Prefix Kadane ending: [1, -1, 3, 7]. Suffix starting: [7, 6, 7, 4]. Best left: [1, 1, 3, 7]. Best right: [7, 7, 7, 4].

i best_left[i] best_right[i+1] candidate
0 1 7 8
1 1 7 8
2 3 4 7

Here removing -2 creates [1, 3, 4] and allows a cross-boundary merge that yields 8. This confirms that the optimal solution can require removing a negative block to connect two positive regions.

Complexity Analysis

Measure Complexity Explanation
Time O(n) Each Kadane-style pass and each merge scan is linear over the array
Space O(n) We store prefix/suffix best values

The total input size across test cases is bounded by 2×10^5, so a single linear pass per test case is sufficient to stay comfortably within time limits.

Test Cases

import sys, io

def run(inp: str) -> str:
    sys.stdin = io.StringIO(inp)
    from sys import stdout
    import contextlib

    out = io.StringIO()
    with contextlib.redirect_stdout(out):
        solve()
    return out.getvalue().strip()

# minimum size
assert run("1\n1\n-5\n") == "0", "single negative"

# all positive
assert run("1\n4\n1 2 3 4\n") == "10", "no removal needed"

# needs bridge
assert run("1\n3\n1 -2 3\n") == "4", "remove negative gap"

# mixed case
assert run("1\n5\n3 -1 3 -1 3\n") == "6", "best by removing middle"

# all negative
assert run("1\n3\n-1 -2 -3\n") == "0", "empty best"
Test input Expected output What it validates
single negative 0 empty subarray handling
all positive 10 removal not required
1 -2 3 4 cross-gap merge behavior
3 -1 3 -1 3 6 optimal removal inside structure
all negative 0 global empty optimum

Edge Cases

For a single element array like [-5], Kadane gives -5, but removing the only element yields an empty array with cost 0. The algorithm handles this because best starts from Kadane, and cross-gap combinations never improve a single-element structure, so we correctly compare and return 0.

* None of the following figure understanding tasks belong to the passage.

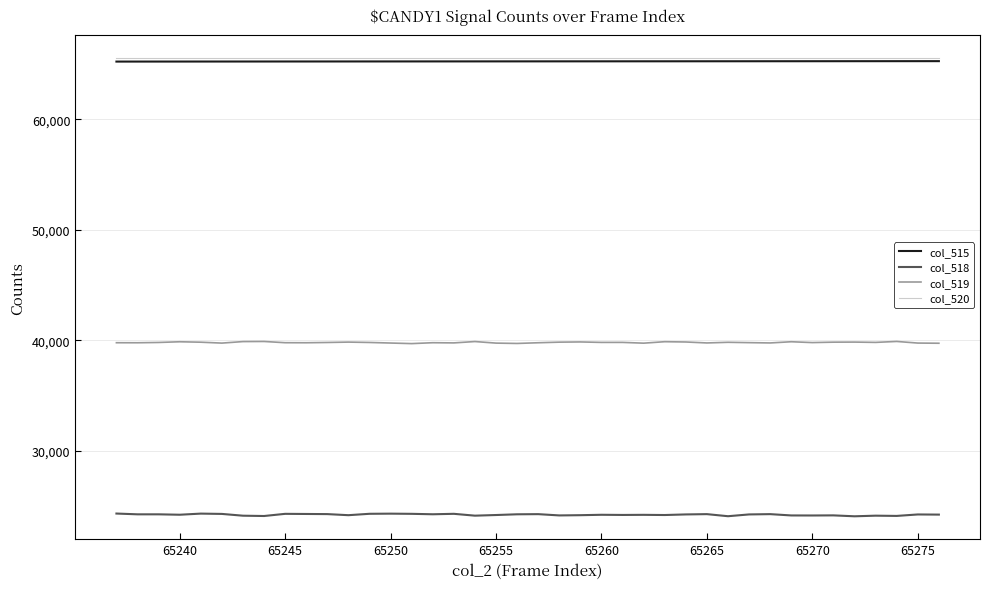

How many distinct data groups are displayed?

4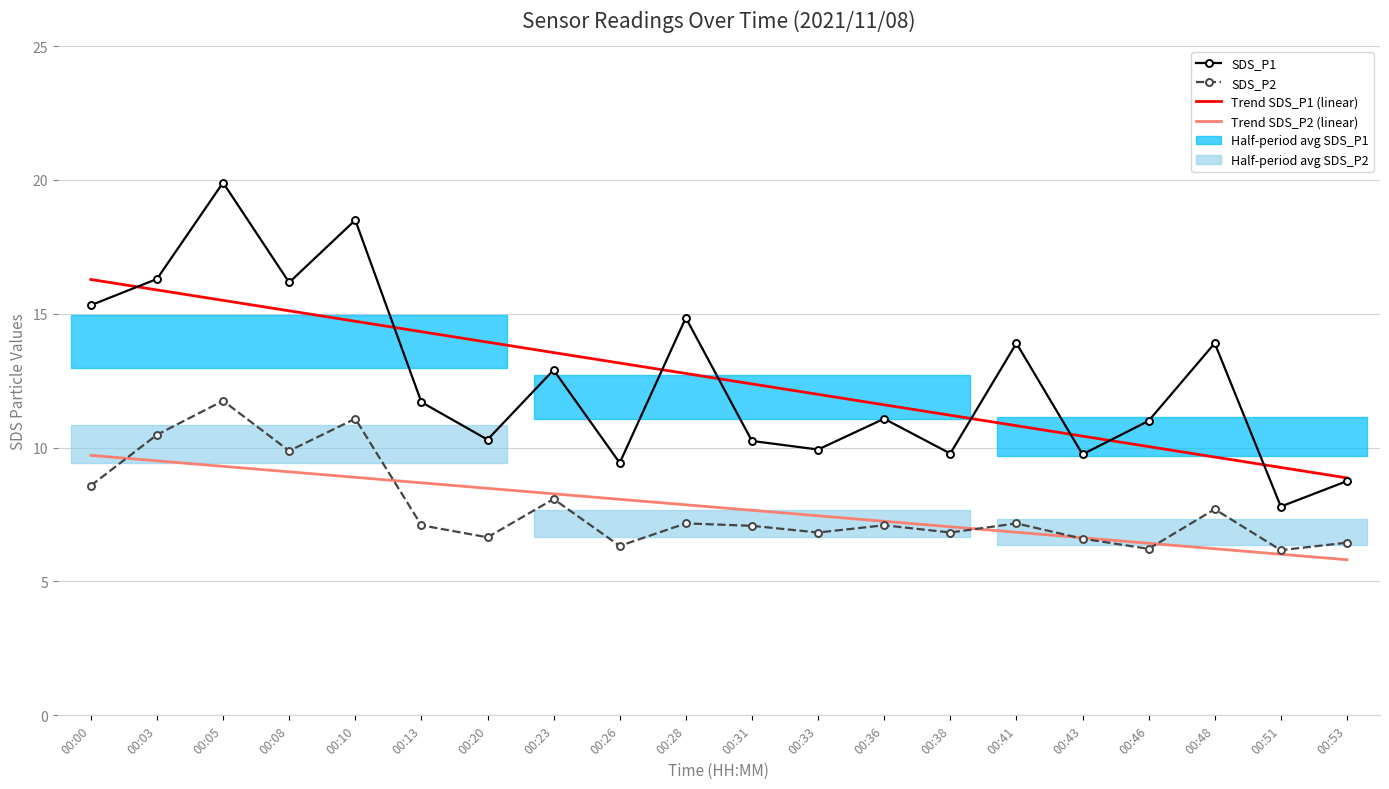

Rank the categories by Trend SDS_P2 (linear) value from lowest to highest.

00:53, 00:51, 00:48, 00:46, 00:43, 00:41, 00:38, 00:36, 00:33, 00:31, 00:28, 00:26, 00:23, 00:20, 00:13, 00:10, 00:08, 00:05, 00:03, 00:00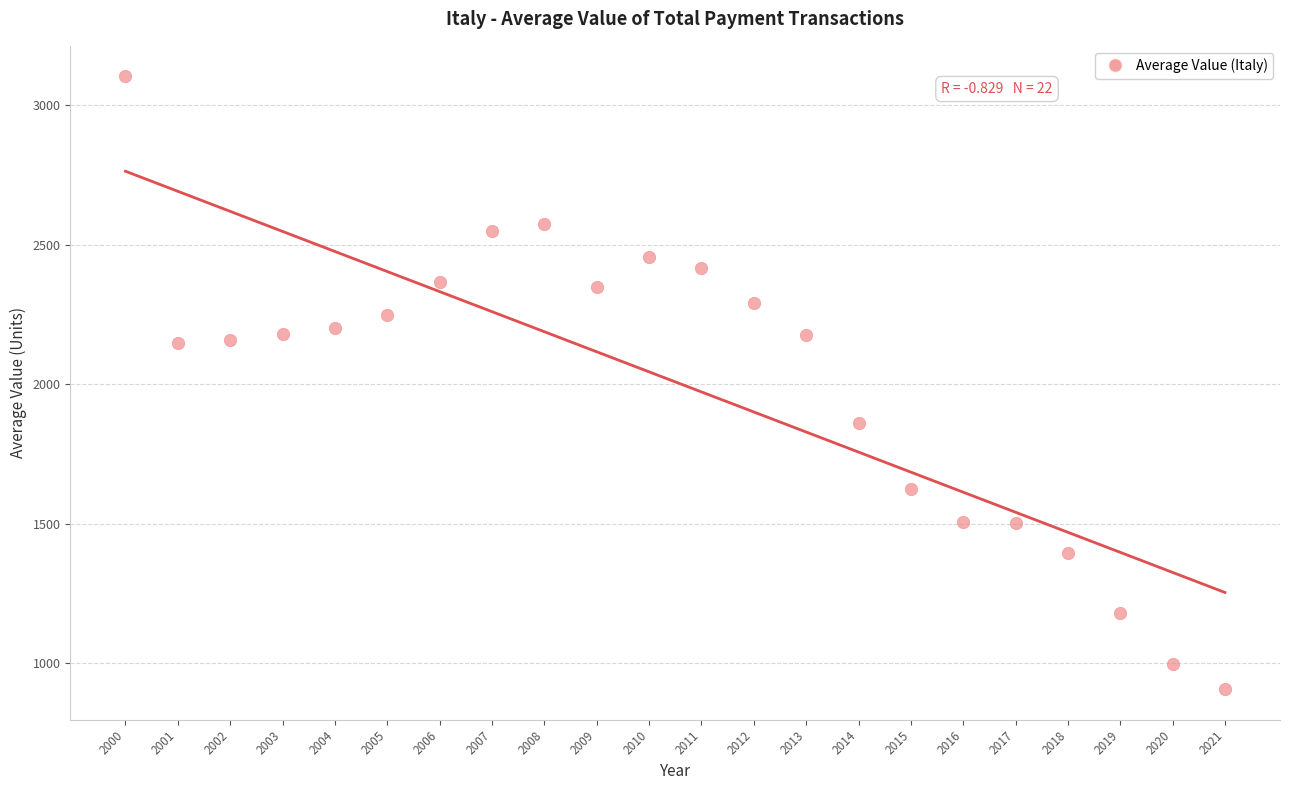

What is the range of Y values (max minus min)?

2195.5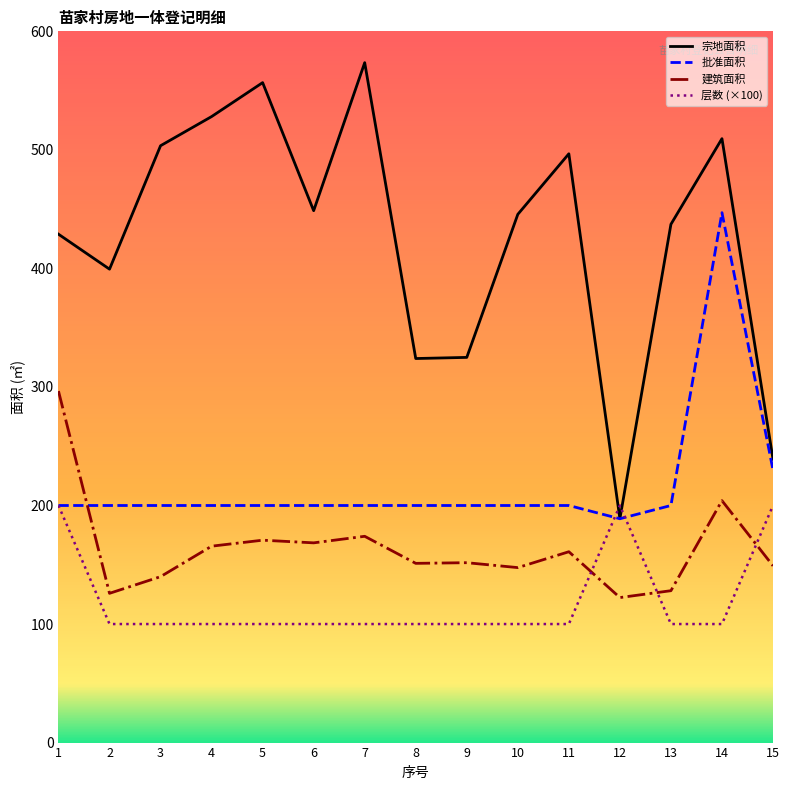

Between 10 and 15, which series saw the biggest shift?

宗地面积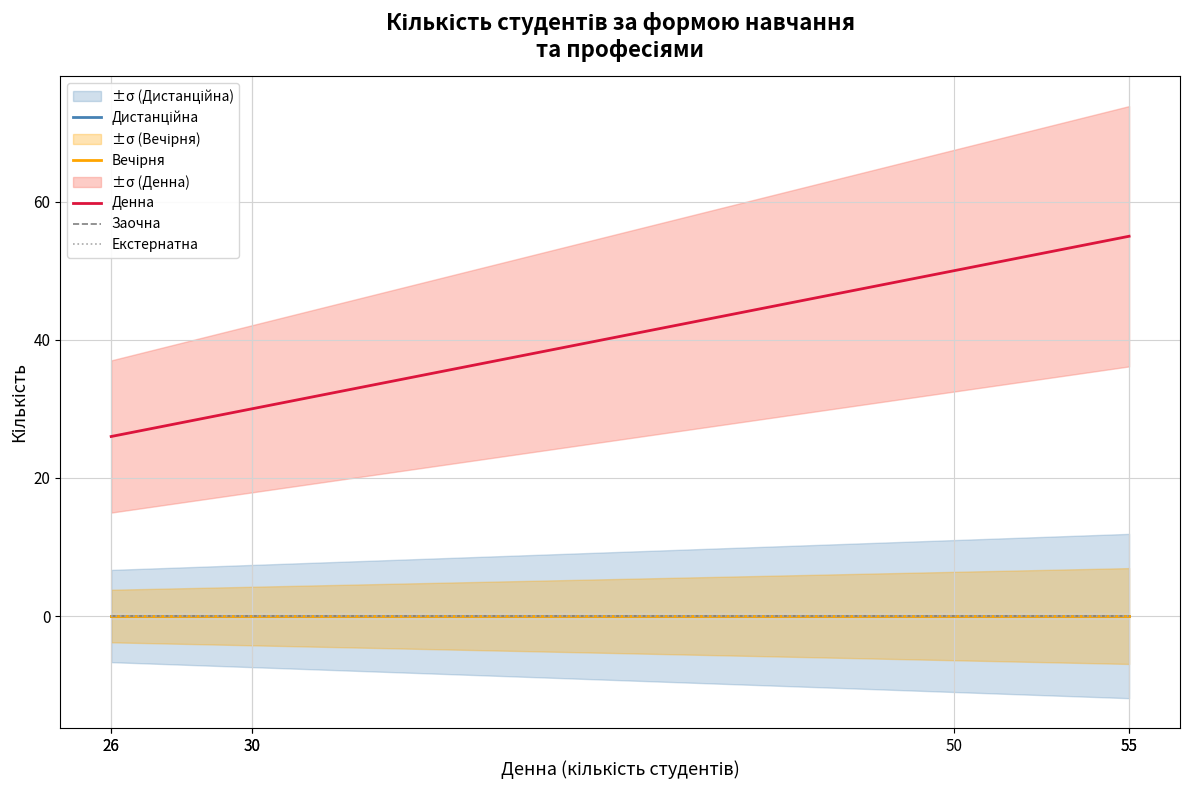

What is the spread (max minus min) of values at 30?

30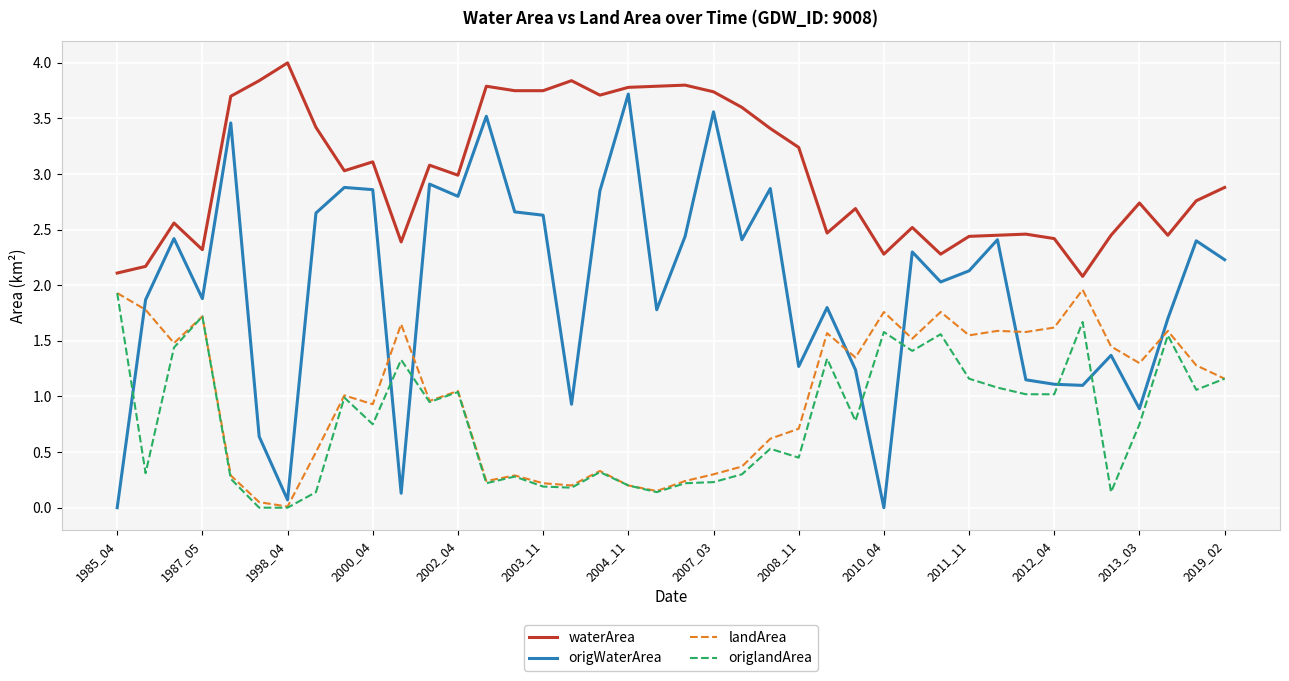

In origWaterArea, how many points are lower than both neighbors (excluding endpoints)?

12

For arrays where the best segment lies entirely inside one side, such as [2, -1, 2, -1, 2], the Kadane baseline already captures the answer 2 or 3 depending on structure, and no removal-based combination exceeds it. The scan over gaps produces values that never beat the internal maximum because any split reduces available continuity.

For cases with a large negative block separating positives like [10, -100, 10], removing the middle segment produces a full merge of the two positives, and the algorithm’s boundary check at the split between indices 0 and 1 correctly evaluates 10 + 10 = 20, which becomes the final answer.